McClelland led the effort on behalf of Friends for a Quiet! Glacier Coalition, which launched a website to gather signatures for the petition and formed a coalition of 29 local and national stakeholders. The petition garnered 3,200 comments supporting restrictions on helicopter overflights in Glacier Park.

Dave Hadden, executive director of Headwaters Montana, said the Jack Potter Stewardship Award has traditionally gone to a National Park Service employee, but McClelland’s spirit and conviction as a citizen made her a prime candidate.

“This is the first time we have given it to someone who is just a citizen, someone from outside of the park service,” Hadden said. “The helicopter tourist business has grown exponentially in recent years and it is really beginning to infringe on the public’s enjoyment of Glacier’s natural environment, so for someone like Mary to take this on, it is a daunting challenge. It takes courage. But there is a real issue that needs to be looked at about what is the appropriate level of tourist development in and around Glacier National Park.”

McClelland said she launched the effort after observing an uptick in helicopter overflights and learning that efforts to ban them go back decades.

“Glacier’s solitude has been shattered by hundreds of helicopter overflights,” McClelland said, “and the incessant noise pollution endured by wildlife and visitors is destroying what Glacier stands for — the pinnacle of natural beauty and tranquility.”

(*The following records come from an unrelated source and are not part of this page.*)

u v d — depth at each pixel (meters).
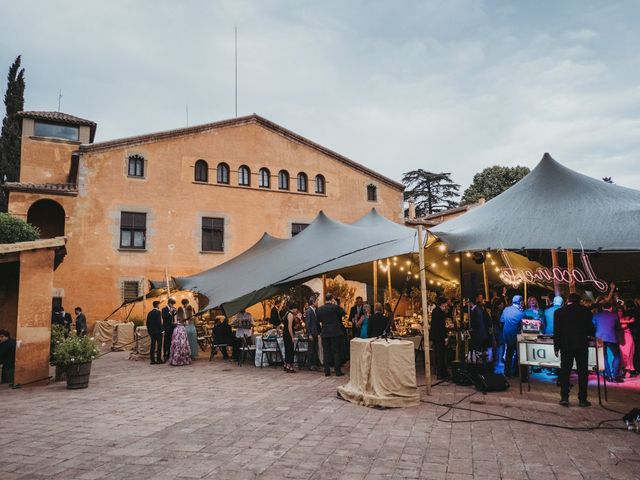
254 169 23.69
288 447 4.98
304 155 25.09
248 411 6.63
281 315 14.34
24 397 8.01
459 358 9.89
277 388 8.43
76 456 4.79
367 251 11.41
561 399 6.83
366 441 5.16
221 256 22.36
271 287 12.45
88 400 7.64
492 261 14.12
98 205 20.31
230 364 12.16
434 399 7.31
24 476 4.25
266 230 23.56
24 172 23.00
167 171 21.80
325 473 4.24
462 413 6.39
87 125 24.28
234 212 22.98
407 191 50.91
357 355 7.37
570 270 8.52
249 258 15.44
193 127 22.44
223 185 22.86
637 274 12.81
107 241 20.30
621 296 15.03
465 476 4.14
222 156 23.06
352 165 26.25
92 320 19.62
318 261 11.88
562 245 7.75
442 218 31.42
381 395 6.82
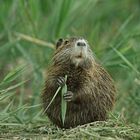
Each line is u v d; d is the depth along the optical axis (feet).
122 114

McClelland said three decades after noise pollution created by helicopter tours in Glacier was identified as a priority problem at Congressional hearings, 17 years after it was listed as a critical issue in Glacier’s General Management Plan, and 16 years after passage of the National Parks Air Tour Management Act, not much has changed.

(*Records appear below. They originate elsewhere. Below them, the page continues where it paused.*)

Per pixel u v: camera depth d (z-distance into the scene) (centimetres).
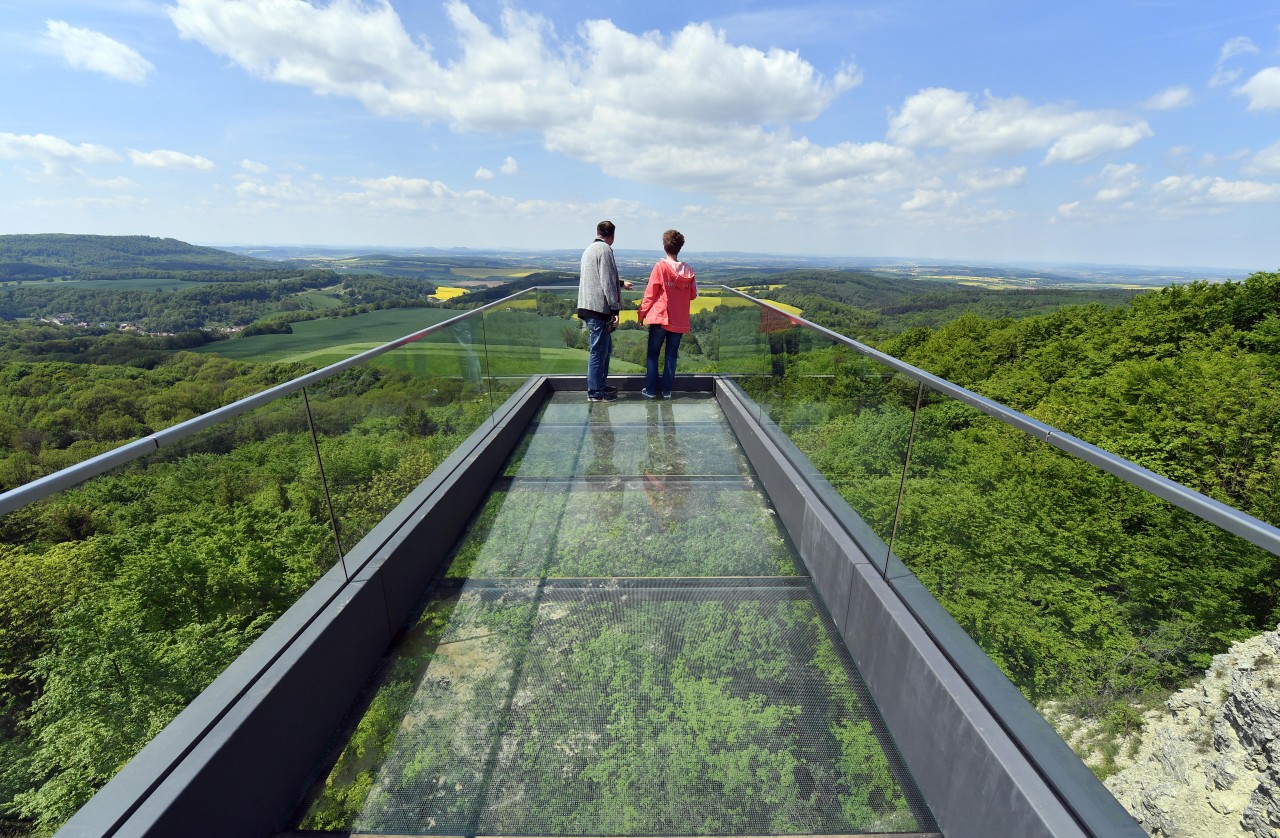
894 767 162
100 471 112
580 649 214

“We still have no peace in Glacier,” McClelland said. “Today, more than 500 helicopters per month fly sorties over our nation’s only international peace park and World Heritage Site.”

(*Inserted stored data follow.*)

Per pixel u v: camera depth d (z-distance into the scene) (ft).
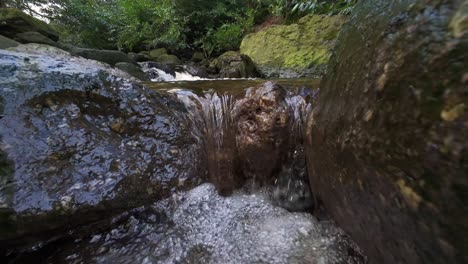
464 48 1.54
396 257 2.16
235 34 23.50
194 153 5.02
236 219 4.31
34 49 12.50
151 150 4.56
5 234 3.05
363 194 2.35
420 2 1.96
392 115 1.97
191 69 18.49
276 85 5.13
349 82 2.72
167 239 3.83
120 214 3.97
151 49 24.39
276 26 20.06
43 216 3.21
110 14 23.86
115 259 3.45
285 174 4.66
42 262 3.36
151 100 4.96
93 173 3.82
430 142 1.62
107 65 13.24
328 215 3.88
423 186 1.66
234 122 5.19
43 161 3.52
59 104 4.02
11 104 3.64
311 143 3.67
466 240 1.46
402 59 1.97
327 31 17.03
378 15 2.50
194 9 24.82
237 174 4.99
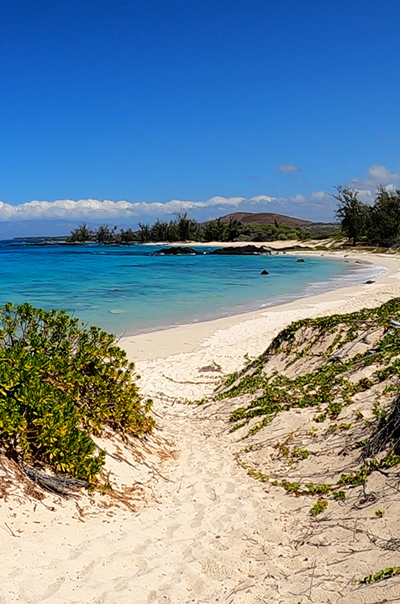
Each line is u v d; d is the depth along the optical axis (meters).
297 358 10.55
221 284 33.31
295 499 5.77
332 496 5.57
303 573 4.30
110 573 4.07
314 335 10.80
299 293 28.25
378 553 4.26
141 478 6.04
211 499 5.84
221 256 71.75
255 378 10.58
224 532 5.05
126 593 3.85
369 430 6.59
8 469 4.73
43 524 4.36
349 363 9.27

According to McClelland, Friends for a Quiet! Glacier Coalition includes the Sierra Club, the Alliance for the Wild Rockeis, the National Parks Conservation Association, Wilderness Watch, the Swan View Coalition, Friends of the Wild Swan, the Montana Ecosystems Defense Council, the North Fork Preservation Association, and Headwaters Montana.

Jim Kruger, who owns Kruger Helicop-Tours, said the noise pollution generated by motorcycles touring the Going-to-the-Sun Road creates far more of a ruckus than his helicopters, but there’s no proposal to ban Harley Davidsons from Glacier.

Kruger said his company has been flying visitors over Glacier for the last 37 years, and although he’s limited to 750 flights annually, he rarely approaches the limit, flying an average of between 300 and 400 tours during the summer season.

The Federal Aviation Administration requires air tour operators to fly less than 5,000 feet above national parks or abutting tribal lands.

According to McClelland, Glacier National Park administrators have said for decades that their hands are tied, abrogating authority to FAA jurisdiction.

According to McClelland, in 2015, fewer than 1 percent of visitors to Glacier National Park took recreational helicopter air tours.

“It takes real guts, dedication and a lot of hard work to take on an issue like this as a citizen-advocate,” Hadden said. “Glacier Park helps drive the local economy, and as a crown jewel in our national park system, we need to protect its natural features — like natural quiet — that make it special in the first place.”